Mr. Gaetz, however, has emerged as a charter member of the Twenty, a group of 20 populist members that has in recent months become the more disruptive threat to Mr. McCarthy’s control of the House. The smaller group views itself as a more efficient fighting force. It does not take votes to establish official positions; its members just go out and disrupt, as they did in June when they staged a blockade on the House floor to protest Mr. McCarthy’s debt limit deal with President Biden.
“The base is looking for fighters and some sort of evidence that we’re fighting,” Representative Jeff Duncan, Republican of South Carolina, said. “I get that.”
On Capitol Hill, where the personal is political, individual policy differences and strategic disputes can quickly mushroom into full-blown fights.
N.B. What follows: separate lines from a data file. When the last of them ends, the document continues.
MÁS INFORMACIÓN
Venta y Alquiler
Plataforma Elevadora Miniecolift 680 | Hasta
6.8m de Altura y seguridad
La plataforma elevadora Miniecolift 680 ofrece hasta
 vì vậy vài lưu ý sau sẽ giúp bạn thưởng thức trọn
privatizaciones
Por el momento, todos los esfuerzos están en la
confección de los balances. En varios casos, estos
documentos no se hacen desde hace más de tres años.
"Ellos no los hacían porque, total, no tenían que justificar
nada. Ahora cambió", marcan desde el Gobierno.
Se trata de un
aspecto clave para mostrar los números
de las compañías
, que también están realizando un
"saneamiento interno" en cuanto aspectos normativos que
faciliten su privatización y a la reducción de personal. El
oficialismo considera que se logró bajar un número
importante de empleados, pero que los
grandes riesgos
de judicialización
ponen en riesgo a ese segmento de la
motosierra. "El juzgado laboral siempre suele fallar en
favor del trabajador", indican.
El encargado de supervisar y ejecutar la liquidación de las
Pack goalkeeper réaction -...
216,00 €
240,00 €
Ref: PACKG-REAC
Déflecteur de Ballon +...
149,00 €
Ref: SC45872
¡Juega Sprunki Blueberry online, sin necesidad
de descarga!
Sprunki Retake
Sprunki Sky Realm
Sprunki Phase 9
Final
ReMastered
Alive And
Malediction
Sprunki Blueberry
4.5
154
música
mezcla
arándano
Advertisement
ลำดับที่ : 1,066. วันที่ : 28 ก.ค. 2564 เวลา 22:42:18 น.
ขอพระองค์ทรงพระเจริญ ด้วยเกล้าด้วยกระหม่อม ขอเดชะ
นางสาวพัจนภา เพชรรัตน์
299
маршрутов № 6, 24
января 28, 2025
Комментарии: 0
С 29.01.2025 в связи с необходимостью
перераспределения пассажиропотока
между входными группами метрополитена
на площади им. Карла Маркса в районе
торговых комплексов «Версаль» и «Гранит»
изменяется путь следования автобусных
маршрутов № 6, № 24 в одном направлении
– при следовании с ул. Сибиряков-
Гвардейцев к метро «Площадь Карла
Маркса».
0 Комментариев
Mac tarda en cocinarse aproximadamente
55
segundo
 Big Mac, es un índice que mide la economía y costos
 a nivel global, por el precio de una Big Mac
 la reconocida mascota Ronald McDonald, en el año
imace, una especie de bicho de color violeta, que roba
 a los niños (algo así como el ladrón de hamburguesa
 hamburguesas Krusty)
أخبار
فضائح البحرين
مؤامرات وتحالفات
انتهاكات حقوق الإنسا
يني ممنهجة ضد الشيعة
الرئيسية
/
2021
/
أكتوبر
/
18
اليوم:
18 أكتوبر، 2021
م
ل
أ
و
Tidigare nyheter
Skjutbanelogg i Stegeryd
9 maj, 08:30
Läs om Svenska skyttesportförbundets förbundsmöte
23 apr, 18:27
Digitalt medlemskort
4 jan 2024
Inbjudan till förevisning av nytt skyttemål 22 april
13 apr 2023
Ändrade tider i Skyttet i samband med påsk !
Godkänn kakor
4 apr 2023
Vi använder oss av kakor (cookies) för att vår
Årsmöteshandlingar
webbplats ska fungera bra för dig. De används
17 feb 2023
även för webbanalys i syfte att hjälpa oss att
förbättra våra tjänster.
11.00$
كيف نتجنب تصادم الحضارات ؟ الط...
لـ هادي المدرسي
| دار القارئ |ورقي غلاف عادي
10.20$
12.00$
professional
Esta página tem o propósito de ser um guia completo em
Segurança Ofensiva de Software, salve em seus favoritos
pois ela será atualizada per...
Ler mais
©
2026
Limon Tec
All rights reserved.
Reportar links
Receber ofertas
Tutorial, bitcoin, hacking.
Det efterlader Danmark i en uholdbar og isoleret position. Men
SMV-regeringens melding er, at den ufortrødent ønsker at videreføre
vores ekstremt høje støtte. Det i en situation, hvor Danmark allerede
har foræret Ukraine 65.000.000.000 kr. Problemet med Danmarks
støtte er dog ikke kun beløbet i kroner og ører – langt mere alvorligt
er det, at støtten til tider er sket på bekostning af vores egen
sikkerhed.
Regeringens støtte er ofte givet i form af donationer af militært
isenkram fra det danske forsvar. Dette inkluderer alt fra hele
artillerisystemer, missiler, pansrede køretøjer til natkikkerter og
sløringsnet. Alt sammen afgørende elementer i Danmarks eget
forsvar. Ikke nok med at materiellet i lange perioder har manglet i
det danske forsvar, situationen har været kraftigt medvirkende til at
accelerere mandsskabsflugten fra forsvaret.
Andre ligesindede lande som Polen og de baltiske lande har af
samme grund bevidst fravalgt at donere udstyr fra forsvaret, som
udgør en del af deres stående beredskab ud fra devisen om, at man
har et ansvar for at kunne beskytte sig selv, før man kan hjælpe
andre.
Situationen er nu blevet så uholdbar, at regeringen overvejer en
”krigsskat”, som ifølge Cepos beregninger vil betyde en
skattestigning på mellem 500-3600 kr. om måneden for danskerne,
Ms. Greene’s disillusion with the group dates back to the last Congress, when Democrats, then in the majority, stripped her of her committee assignments and fellow Freedom Caucus members told her that Mr. McCarthy had helped engineer her removal. It was not until a year later that she learned that Mr. McCarthy had strenuously objected to her ejection, and she began warming up to him.
Freedom Caucus members including Mr. Perry, Representatives Andrew Clyde of Georgia, Bob Good of Virginia, Ralph Norman of South Carolina were livid about her coziness with Mr. McCarthy, as they viewed the whole point of their group as needling and thwarting party leaders until they got their way. The situation became so awkward that Ms. Greene stopped attending the group’s regular Monday night meetings at the Conservative Partnership Institute a few blocks from the Capitol.
Her status as persona non grata in the group was further cemented during the debt ceiling fight, when she again stood by Mr. McCarthy’s side and vouched for a bipartisan fiscal deal that Freedom Caucus members railed against as a broken promise that would not significantly reduce federal budget deficits.
Ms. Greene also had policy frustrations with the group. She complained that the Freedom Caucus refused to support her legislation that would place a federal ban on transgender surgeries for children under the age of 18. Mr. Roy, the group’s policy chairman, and Mr. Perry both argued that such matters should be up to the states.
The divides were already bitter by the time Ms. Greene and Representative Lauren Boebert, who have long disliked each other personally, got into a yelling match on the House floor last month. Ms. Greene was caught on video berating her colleague in vulgar terms for introducing an article of impeachment against President Biden that Ms. Greene claimed had been her idea.
The incident prompted an emergency breakfast meeting the following morning, in which the group voted overwhelmingly to kick out Ms. Greene. Mr. Jordan was one of the few members who voted to keep her.
Mr. Jordan and Ms. Greene have been the Freedom Caucus’s top two fund-raisers, raising questions about whether the group’s members — including Ms. Boebert, a Colorado Republican who relied heavily on support from the caucus last year to eke out an unexpectedly narrow 546-vote victory over her Democratic challenger — would suffer from having cut loose the high-profile Georgia Republican.
Mr. Perry said he was not worried.
“I will tell you,” he said breezily, “the Freedom Caucus is doing just fine.”